» **Items listed in a dataset**:
§
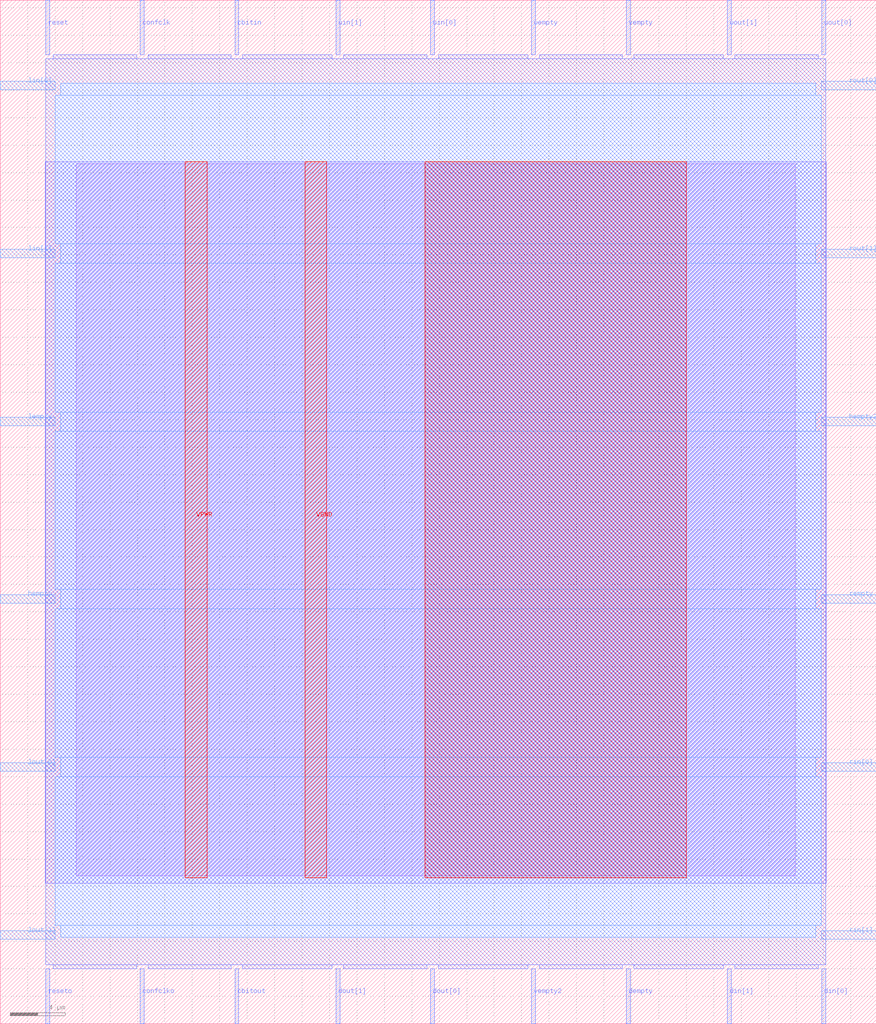
<source format=lef>
VERSION 5.7 ;
  NOWIREEXTENSIONATPIN ON ;
  DIVIDERCHAR "/" ;
  BUSBITCHARS "[]" ;
MACRO ycell
  CLASS BLOCK ;
  FOREIGN ycell ;
  ORIGIN 0.000 0.000 ;
  SIZE 63.845 BY 74.565 ;
  PIN cbitin
    DIRECTION INPUT ;
    PORT
      LAYER met2 ;
        RECT 17.110 70.565 17.390 74.565 ;
    END
  END cbitin
  PIN cbitout
    DIRECTION OUTPUT TRISTATE ;
    PORT
      LAYER met2 ;
        RECT 17.110 0.000 17.390 4.000 ;
    END
  END cbitout
  PIN confclk
    DIRECTION INPUT ;
    PORT
      LAYER met2 ;
        RECT 10.210 70.565 10.490 74.565 ;
    END
  END confclk
  PIN confclko
    DIRECTION OUTPUT TRISTATE ;
    PORT
      LAYER met2 ;
        RECT 10.210 0.000 10.490 4.000 ;
    END
  END confclko
  PIN dempty
    DIRECTION INPUT ;
    PORT
      LAYER met2 ;
        RECT 45.630 0.000 45.910 4.000 ;
    END
  END dempty
  PIN din[0]
    DIRECTION INPUT ;
    PORT
      LAYER met2 ;
        RECT 59.890 0.000 60.170 4.000 ;
    END
  END din[0]
  PIN din[1]
    DIRECTION INPUT ;
    PORT
      LAYER met2 ;
        RECT 52.990 0.000 53.270 4.000 ;
    END
  END din[1]
  PIN dout[0]
    DIRECTION OUTPUT TRISTATE ;
    PORT
      LAYER met2 ;
        RECT 31.370 0.000 31.650 4.000 ;
    END
  END dout[0]
  PIN dout[1]
    DIRECTION OUTPUT TRISTATE ;
    PORT
      LAYER met2 ;
        RECT 24.470 0.000 24.750 4.000 ;
    END
  END dout[1]
  PIN hempty
    DIRECTION OUTPUT TRISTATE ;
    PORT
      LAYER met3 ;
        RECT 0.000 30.640 4.000 31.240 ;
    END
  END hempty
  PIN hempty2
    DIRECTION OUTPUT TRISTATE ;
    PORT
      LAYER met3 ;
        RECT 59.845 43.560 63.845 44.160 ;
    END
  END hempty2
  PIN lempty
    DIRECTION INPUT ;
    PORT
      LAYER met3 ;
        RECT 0.000 43.560 4.000 44.160 ;
    END
  END lempty
  PIN lin[0]
    DIRECTION INPUT ;
    PORT
      LAYER met3 ;
        RECT 0.000 68.040 4.000 68.640 ;
    END
  END lin[0]
  PIN lin[1]
    DIRECTION INPUT ;
    PORT
      LAYER met3 ;
        RECT 0.000 55.800 4.000 56.400 ;
    END
  END lin[1]
  PIN lout[0]
    DIRECTION OUTPUT TRISTATE ;
    PORT
      LAYER met3 ;
        RECT 0.000 18.400 4.000 19.000 ;
    END
  END lout[0]
  PIN lout[1]
    DIRECTION OUTPUT TRISTATE ;
    PORT
      LAYER met3 ;
        RECT 0.000 6.160 4.000 6.760 ;
    END
  END lout[1]
  PIN rempty
    DIRECTION INPUT ;
    PORT
      LAYER met3 ;
        RECT 59.845 30.640 63.845 31.240 ;
    END
  END rempty
  PIN reset
    DIRECTION INPUT ;
    PORT
      LAYER met2 ;
        RECT 3.310 70.565 3.590 74.565 ;
    END
  END reset
  PIN reseto
    DIRECTION OUTPUT TRISTATE ;
    PORT
      LAYER met2 ;
        RECT 3.310 0.000 3.590 4.000 ;
    END
  END reseto
  PIN rin[0]
    DIRECTION INPUT ;
    PORT
      LAYER met3 ;
        RECT 59.845 18.400 63.845 19.000 ;
    END
  END rin[0]
  PIN rin[1]
    DIRECTION INPUT ;
    PORT
      LAYER met3 ;
        RECT 59.845 6.160 63.845 6.760 ;
    END
  END rin[1]
  PIN rout[0]
    DIRECTION OUTPUT TRISTATE ;
    PORT
      LAYER met3 ;
        RECT 59.845 68.040 63.845 68.640 ;
    END
  END rout[0]
  PIN rout[1]
    DIRECTION OUTPUT TRISTATE ;
    PORT
      LAYER met3 ;
        RECT 59.845 55.800 63.845 56.400 ;
    END
  END rout[1]
  PIN uempty
    DIRECTION INPUT ;
    PORT
      LAYER met2 ;
        RECT 38.730 70.565 39.010 74.565 ;
    END
  END uempty
  PIN uin[0]
    DIRECTION INPUT ;
    PORT
      LAYER met2 ;
        RECT 31.370 70.565 31.650 74.565 ;
    END
  END uin[0]
  PIN uin[1]
    DIRECTION INPUT ;
    PORT
      LAYER met2 ;
        RECT 24.470 70.565 24.750 74.565 ;
    END
  END uin[1]
  PIN uout[0]
    DIRECTION OUTPUT TRISTATE ;
    PORT
      LAYER met2 ;
        RECT 59.890 70.565 60.170 74.565 ;
    END
  END uout[0]
  PIN uout[1]
    DIRECTION OUTPUT TRISTATE ;
    PORT
      LAYER met2 ;
        RECT 52.990 70.565 53.270 74.565 ;
    END
  END uout[1]
  PIN vempty
    DIRECTION OUTPUT TRISTATE ;
    PORT
      LAYER met2 ;
        RECT 45.630 70.565 45.910 74.565 ;
    END
  END vempty
  PIN vempty2
    DIRECTION OUTPUT TRISTATE ;
    PORT
      LAYER met2 ;
        RECT 38.730 0.000 39.010 4.000 ;
    END
  END vempty2
  PIN VPWR
    DIRECTION INPUT ;
    USE POWER ;
    PORT
      LAYER met4 ;
        RECT 13.460 10.640 15.060 62.800 ;
    END
  END VPWR
  PIN VGND
    DIRECTION INPUT ;
    USE GROUND ;
    PORT
      LAYER met4 ;
        RECT 22.200 10.640 23.800 62.800 ;
    END
  END VGND
  OBS
      LAYER li1 ;
        RECT 5.520 10.795 57.960 62.645 ;
      LAYER met1 ;
        RECT 3.290 10.240 60.190 62.800 ;
      LAYER met2 ;
        RECT 3.870 70.285 9.930 70.565 ;
        RECT 10.770 70.285 16.830 70.565 ;
        RECT 17.670 70.285 24.190 70.565 ;
        RECT 25.030 70.285 31.090 70.565 ;
        RECT 31.930 70.285 38.450 70.565 ;
        RECT 39.290 70.285 45.350 70.565 ;
        RECT 46.190 70.285 52.710 70.565 ;
        RECT 53.550 70.285 59.610 70.565 ;
        RECT 3.320 4.280 60.160 70.285 ;
        RECT 3.870 4.000 9.930 4.280 ;
        RECT 10.770 4.000 16.830 4.280 ;
        RECT 17.670 4.000 24.190 4.280 ;
        RECT 25.030 4.000 31.090 4.280 ;
        RECT 31.930 4.000 38.450 4.280 ;
        RECT 39.290 4.000 45.350 4.280 ;
        RECT 46.190 4.000 52.710 4.280 ;
        RECT 53.550 4.000 59.610 4.280 ;
      LAYER met3 ;
        RECT 4.400 67.640 59.445 68.505 ;
        RECT 4.000 56.800 59.845 67.640 ;
        RECT 4.400 55.400 59.445 56.800 ;
        RECT 4.000 44.560 59.845 55.400 ;
        RECT 4.400 43.160 59.445 44.560 ;
        RECT 4.000 31.640 59.845 43.160 ;
        RECT 4.400 30.240 59.445 31.640 ;
        RECT 4.000 19.400 59.845 30.240 ;
        RECT 4.400 18.000 59.445 19.400 ;
        RECT 4.000 7.160 59.845 18.000 ;
        RECT 4.400 6.295 59.445 7.160 ;
      LAYER met4 ;
        RECT 30.940 10.640 50.020 62.800 ;
  END
END ycell
END LIBRARY


</source>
§
» **EXERCISE**:
The answer must reproduce every line of the records above exactly, with all pictures left out.

» **EXPECTED OUTPUT**:
<source format=lef>
VERSION 5.7 ;
  NOWIREEXTENSIONATPIN ON ;
  DIVIDERCHAR "/" ;
  BUSBITCHARS "[]" ;
MACRO ycell
  CLASS BLOCK ;
  FOREIGN ycell ;
  ORIGIN 0.000 0.000 ;
  SIZE 63.845 BY 74.565 ;
  PIN cbitin
    DIRECTION INPUT ;
    PORT
      LAYER met2 ;
        RECT 17.110 70.565 17.390 74.565 ;
    END
  END cbitin
  PIN cbitout
    DIRECTION OUTPUT TRISTATE ;
    PORT
      LAYER met2 ;
        RECT 17.110 0.000 17.390 4.000 ;
    END
  END cbitout
  PIN confclk
    DIRECTION INPUT ;
    PORT
      LAYER met2 ;
        RECT 10.210 70.565 10.490 74.565 ;
    END
  END confclk
  PIN confclko
    DIRECTION OUTPUT TRISTATE ;
    PORT
      LAYER met2 ;
        RECT 10.210 0.000 10.490 4.000 ;
    END
  END confclko
  PIN dempty
    DIRECTION INPUT ;
    PORT
      LAYER met2 ;
        RECT 45.630 0.000 45.910 4.000 ;
    END
  END dempty
  PIN din[0]
    DIRECTION INPUT ;
    PORT
      LAYER met2 ;
        RECT 59.890 0.000 60.170 4.000 ;
    END
  END din[0]
  PIN din[1]
    DIRECTION INPUT ;
    PORT
      LAYER met2 ;
        RECT 52.990 0.000 53.270 4.000 ;
    END
  END din[1]
  PIN dout[0]
    DIRECTION OUTPUT TRISTATE ;
    PORT
      LAYER met2 ;
        RECT 31.370 0.000 31.650 4.000 ;
    END
  END dout[0]
  PIN dout[1]
    DIRECTION OUTPUT TRISTATE ;
    PORT
      LAYER met2 ;
        RECT 24.470 0.000 24.750 4.000 ;
    END
  END dout[1]
  PIN hempty
    DIRECTION OUTPUT TRISTATE ;
    PORT
      LAYER met3 ;
        RECT 0.000 30.640 4.000 31.240 ;
    END
  END hempty
  PIN hempty2
    DIRECTION OUTPUT TRISTATE ;
    PORT
      LAYER met3 ;
        RECT 59.845 43.560 63.845 44.160 ;
    END
  END hempty2
  PIN lempty
    DIRECTION INPUT ;
    PORT
      LAYER met3 ;
        RECT 0.000 43.560 4.000 44.160 ;
    END
  END lempty
  PIN lin[0]
    DIRECTION INPUT ;
    PORT
      LAYER met3 ;
        RECT 0.000 68.040 4.000 68.640 ;
    END
  END lin[0]
  PIN lin[1]
    DIRECTION INPUT ;
    PORT
      LAYER met3 ;
        RECT 0.000 55.800 4.000 56.400 ;
    END
  END lin[1]
  PIN lout[0]
    DIRECTION OUTPUT TRISTATE ;
    PORT
      LAYER met3 ;
        RECT 0.000 18.400 4.000 19.000 ;
    END
  END lout[0]
  PIN lout[1]
    DIRECTION OUTPUT TRISTATE ;
    PORT
      LAYER met3 ;
        RECT 0.000 6.160 4.000 6.760 ;
    END
  END lout[1]
  PIN rempty
    DIRECTION INPUT ;
    PORT
      LAYER met3 ;
        RECT 59.845 30.640 63.845 31.240 ;
    END
  END rempty
  PIN reset
    DIRECTION INPUT ;
    PORT
      LAYER met2 ;
        RECT 3.310 70.565 3.590 74.565 ;
    END
  END reset
  PIN reseto
    DIRECTION OUTPUT TRISTATE ;
    PORT
      LAYER met2 ;
        RECT 3.310 0.000 3.590 4.000 ;
    END
  END reseto
  PIN rin[0]
    DIRECTION INPUT ;
    PORT
      LAYER met3 ;
        RECT 59.845 18.400 63.845 19.000 ;
    END
  END rin[0]
  PIN rin[1]
    DIRECTION INPUT ;
    PORT
      LAYER met3 ;
        RECT 59.845 6.160 63.845 6.760 ;
    END
  END rin[1]
  PIN rout[0]
    DIRECTION OUTPUT TRISTATE ;
    PORT
      LAYER met3 ;
        RECT 59.845 68.040 63.845 68.640 ;
    END
  END rout[0]
  PIN rout[1]
    DIRECTION OUTPUT TRISTATE ;
    PORT
      LAYER met3 ;
        RECT 59.845 55.800 63.845 56.400 ;
    END
  END rout[1]
  PIN uempty
    DIRECTION INPUT ;
    PORT
      LAYER met2 ;
        RECT 38.730 70.565 39.010 74.565 ;
    END
  END uempty
  PIN uin[0]
    DIRECTION INPUT ;
    PORT
      LAYER met2 ;
        RECT 31.370 70.565 31.650 74.565 ;
    END
  END uin[0]
  PIN uin[1]
    DIRECTION INPUT ;
    PORT
      LAYER met2 ;
        RECT 24.470 70.565 24.750 74.565 ;
    END
  END uin[1]
  PIN uout[0]
    DIRECTION OUTPUT TRISTATE ;
    PORT
      LAYER met2 ;
        RECT 59.890 70.565 60.170 74.565 ;
    END
  END uout[0]
  PIN uout[1]
    DIRECTION OUTPUT TRISTATE ;
    PORT
      LAYER met2 ;
        RECT 52.990 70.565 53.270 74.565 ;
    END
  END uout[1]
  PIN vempty
    DIRECTION OUTPUT TRISTATE ;
    PORT
      LAYER met2 ;
        RECT 45.630 70.565 45.910 74.565 ;
    END
  END vempty
  PIN vempty2
    DIRECTION OUTPUT TRISTATE ;
    PORT
      LAYER met2 ;
        RECT 38.730 0.000 39.010 4.000 ;
    END
  END vempty2
  PIN VPWR
    DIRECTION INPUT ;
    USE POWER ;
    PORT
      LAYER met4 ;
        RECT 13.460 10.640 15.060 62.800 ;
    END
  END VPWR
  PIN VGND
    DIRECTION INPUT ;
    USE GROUND ;
    PORT
      LAYER met4 ;
        RECT 22.200 10.640 23.800 62.800 ;
    END
  END VGND
  OBS
      LAYER li1 ;
        RECT 5.520 10.795 57.960 62.645 ;
      LAYER met1 ;
        RECT 3.290 10.240 60.190 62.800 ;
      LAYER met2 ;
        RECT 3.870 70.285 9.930 70.565 ;
        RECT 10.770 70.285 16.830 70.565 ;
        RECT 17.670 70.285 24.190 70.565 ;
        RECT 25.030 70.285 31.090 70.565 ;
        RECT 31.930 70.285 38.450 70.565 ;
        RECT 39.290 70.285 45.350 70.565 ;
        RECT 46.190 70.285 52.710 70.565 ;
        RECT 53.550 70.285 59.610 70.565 ;
        RECT 3.320 4.280 60.160 70.285 ;
        RECT 3.870 4.000 9.930 4.280 ;
        RECT 10.770 4.000 16.830 4.280 ;
        RECT 17.670 4.000 24.190 4.280 ;
        RECT 25.030 4.000 31.090 4.280 ;
        RECT 31.930 4.000 38.450 4.280 ;
        RECT 39.290 4.000 45.350 4.280 ;
        RECT 46.190 4.000 52.710 4.280 ;
        RECT 53.550 4.000 59.610 4.280 ;
      LAYER met3 ;
        RECT 4.400 67.640 59.445 68.505 ;
        RECT 4.000 56.800 59.845 67.640 ;
        RECT 4.400 55.400 59.445 56.800 ;
        RECT 4.000 44.560 59.845 55.400 ;
        RECT 4.400 43.160 59.445 44.560 ;
        RECT 4.000 31.640 59.845 43.160 ;
        RECT 4.400 30.240 59.445 31.640 ;
        RECT 4.000 19.400 59.845 30.240 ;
        RECT 4.400 18.000 59.445 19.400 ;
        RECT 4.000 7.160 59.845 18.000 ;
        RECT 4.400 6.295 59.445 7.160 ;
      LAYER met4 ;
        RECT 30.940 10.640 50.020 62.800 ;
  END
END ycell
END LIBRARY


</source>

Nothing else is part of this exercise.